- Задание
Ниже приведён текст о «Виндзорских насмешницах». В каком году, согласно этому тексту, Джон Деннис издал свой «ремейк» шекспировского сюжета?

- Фрагмент текста
_ _ _ _
09.07.2014
О британском гении писали многие. Мы неоднократно цитировали Гюго и Гейне. Путеводитель по творчеству англичанина издал Айзек Азимов. Автором биографического труда выступил Энтони Берджесс. А Хью Оден выпустил цикл лекций о Шекспире, где продемонстрировал самостоятельный взгляд и независимую позицию. Глава, посвященная «Виндзорским насмешницам», у него состоит всего из нескольких строчек: «...на редкость скучная пьеса. Мы можем быть благодарны автору за то, что она была написана, так как она вдохновила Верди на создание «Фальстафа», великого оперного шедевра... Мне нечего сказать о пьесе Шекспира, так что послушаем Верди».
И впрямь, «Виндзорские насмешницы» — далеко не самая сильная комедия Шекспира. Почему? Свет проливает очаровательная легенда. Судачили, будто королева, посмотрев «Генриха IV», попала под обаяние Фальстафа. Ей так не хотелось прощаться с шутником, что Елизавета поручила автору написать о нем еще одну пьесу: пускай потешный рыцарь предстанет влюбленным. Английский драматург Джон Деннис, в 1702 году издавший «ремейк» шекспировского сюжета, так описывал эту коллизию: «Бедная заблудшая королева до такой степени поощряла театр, что повелела Шекспиру не только сочинить комедию «Виндзорские насмешницы», но и написать ее в десятидневный срок — так жаждала она сей нечестивой забавы...»
_ _ _ _
[Сохранённые записи]
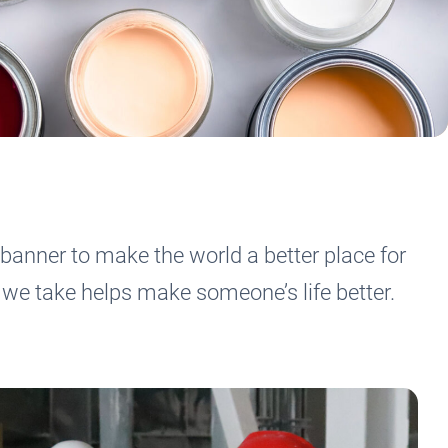
banner to make the world a better place for
we take helps make someone’s life better.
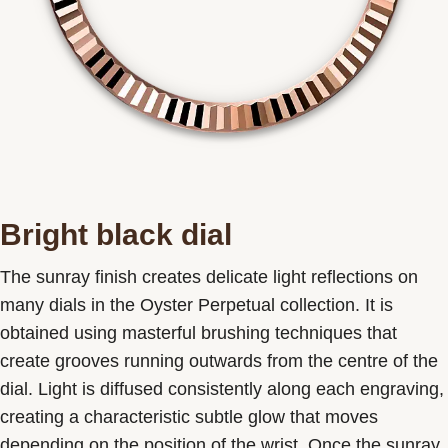
Bright black dial
The sunray finish creates delicate light reflections on
many dials in the Oyster Perpetual collection. It is
obtained using masterful brushing techniques that
create grooves running outwards from the centre of the
dial. Light is diffused consistently along each engraving,
creating a characteristic subtle glow that moves
depending on the position of the wrist. Once the sunray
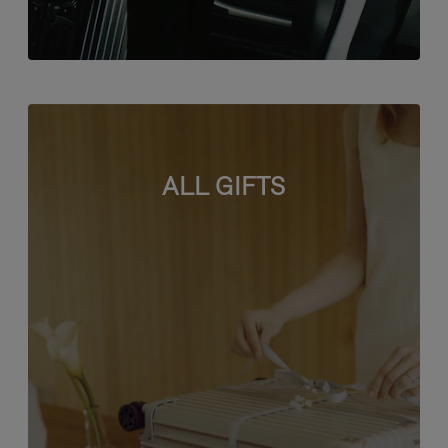
ALL GIFTS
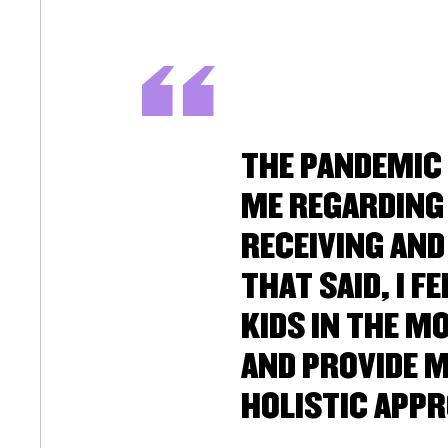
THE PANDEMIC
ME REGARDING 
RECEIVING AND
THAT SAID, I 
KIDS IN THE M
AND PROVIDE M
HOLISTIC APPR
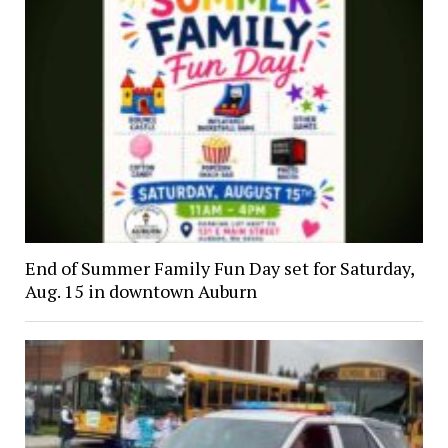
End of Summer Family Fun Day set for Saturday,
Aug. 15 in downtown Auburn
_ _ _ _
- Ответ
В 1702 году.